* [PAGE TEXT]:
----------------
Ah, the sins of my wayward youth.
>From: "james dolan" <jdo...@math.ucr.edu>
>Subject: Re: Just Categories now
>Date: 16 Nov 1998 00:00:00 GMT
>Toby Bartels wrote:
>>Given a functor U: C -> D, interpret U as a forgetful functor.
>>Then C is D with extra *structure* if U is surjective on the
>>objects and, given a pair of objects, injective on the
>>morphisms between them; and C is D with extra *properties* if
>>U is injective on the morphisms (meaning injective on the
>>objects and on the morphisms between a given pair); Otherwise,
>>I guess C is just D with extra *stuff* if, given a pair of
>>objects, U is injective on the morphisms between them.
>given groupoids c,d and a functor u:c->d, the objects of c can
>be thought of via the forgetful functor u as objects of d with
>an extra _property_ iff u is full and faithful, as objects of d
>with extra _structure_ iff u is faithful, and as objects of d
>with extra _stuff_ regardless.
Well, Jim is right,
but it turns out that my definition for "structure"
wasn't as bad as we originally thought.
It's wrong -- acording to it, groups aren't sets with extra structure,
simply because the empy set cannot be made into a group --
but it *is* essentially the definition of being *only* extra structure.
First note the theorem that a functor between categories
is an equivalence iff it's full, faithful, and essentially surjective
(that is surjective, not on objects, but on isomorphism classes of objects).
This is analogous to the theorem in set theory that
a function is a bijection iff it's injective and surjective,
as you'll see below.
Now, a forgetful functor is *only* extra stuff iff
it is both essentially surjective and full.
A forgetful functor is *only* extra structure iff
it is both essentially surjective and faithful.
And of course it is (only) extra property iff
it is both faithful and full.
So groups are indeed sets with extra structure,
but they aren't *only* extra structure --
they *also* have the property of being nonempty.
Just as a function between sets can be factored
in a unique way (up to bijection of sets)
into a surjection followed by an injection,
so a functor between categories can be factored
in a unique way (up to equivalence of categories)
into a functor that is only extra stuff,
followed by one that is only extra structure,
followed by one that is extra property.
Also note that while only stuff, only structure, and property
form a complete trio (so long as we stick to 1categories),
stuff, structure, and property is an incomplete list -- downwards.
We can have an arbitrary functor -- that's stuff.
Then we can require that the functor be faithful -- that's structure.
Then we also can require that the functor be full -- that's property.
But there is one more requirement to add of course,
that it be essentially surjective -- that's an equivalence.
So it really goes: equivalence, property, structure, stuff.
>given groupoids c,d and a functor u:c->d, the objects of c can
>be thought of via the forgetful functor u as objects of d with
>an extra _property_ iff the homotopy fibers of u are all of
>homotopy dimension -1, as objects of d with extra _structure_
>iff the homotopy fibers of u are all of homotopy dimension 0,
>and, and as objects of d with extra _stuff_ iff the homotopy
>fibers of u are all of homotopy dimension 1.
To continue with the dimension that Jim forgot at first (-2),
U is an equivalence of categories iff
its homotopy fibres all have dimension -2.
----------------
* [YOUR ASSIGNMENT]:
Transcribe, word for word, the part of the forgetful-functor post that begins at the words "into a surjection" and stops after "-- that's stuff.".

* [INFORMATION PROVIDED]:
----------------
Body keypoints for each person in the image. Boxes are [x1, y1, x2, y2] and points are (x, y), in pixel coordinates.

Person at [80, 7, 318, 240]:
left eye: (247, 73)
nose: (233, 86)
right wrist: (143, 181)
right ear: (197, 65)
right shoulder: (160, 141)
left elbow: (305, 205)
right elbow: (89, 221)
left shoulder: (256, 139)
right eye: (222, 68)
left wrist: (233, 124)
----------------
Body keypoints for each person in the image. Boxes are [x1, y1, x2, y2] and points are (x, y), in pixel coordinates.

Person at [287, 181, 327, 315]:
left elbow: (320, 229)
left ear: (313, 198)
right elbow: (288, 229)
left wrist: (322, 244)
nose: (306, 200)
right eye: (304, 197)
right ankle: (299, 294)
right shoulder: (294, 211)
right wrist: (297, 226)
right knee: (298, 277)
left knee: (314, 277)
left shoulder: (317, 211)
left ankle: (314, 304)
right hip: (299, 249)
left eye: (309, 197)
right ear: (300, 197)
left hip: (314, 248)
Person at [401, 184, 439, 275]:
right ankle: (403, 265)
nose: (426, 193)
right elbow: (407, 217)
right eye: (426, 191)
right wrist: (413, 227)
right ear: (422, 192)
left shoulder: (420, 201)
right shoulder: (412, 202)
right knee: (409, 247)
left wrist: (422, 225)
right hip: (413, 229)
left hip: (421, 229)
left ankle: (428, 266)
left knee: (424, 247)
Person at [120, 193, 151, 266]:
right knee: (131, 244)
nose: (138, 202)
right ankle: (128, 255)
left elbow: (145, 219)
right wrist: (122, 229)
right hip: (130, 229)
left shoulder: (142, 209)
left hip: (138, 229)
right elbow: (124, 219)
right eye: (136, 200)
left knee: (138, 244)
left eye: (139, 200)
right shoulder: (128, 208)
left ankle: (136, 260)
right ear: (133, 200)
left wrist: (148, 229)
----------------
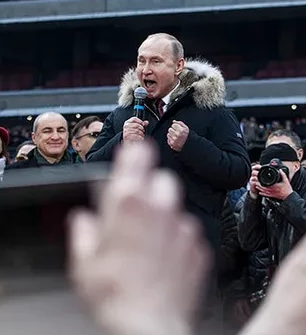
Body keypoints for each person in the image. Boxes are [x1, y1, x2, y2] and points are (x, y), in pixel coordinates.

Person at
----------------
* [RESPONSE TO THIS EXERCISE]:
into a surjection followed by an injection,
so a functor between categories can be factored
in a unique way (up to equivalence of categories)
into a functor that is only extra stuff,
followed by one that is only extra structure,
followed by one that is extra property.
Also note that while only stuff, only structure, and property
form a complete trio (so long as we stick to 1categories),
stuff, structure, and property is an incomplete list -- downwards.
We can have an arbitrary functor -- that's stuff.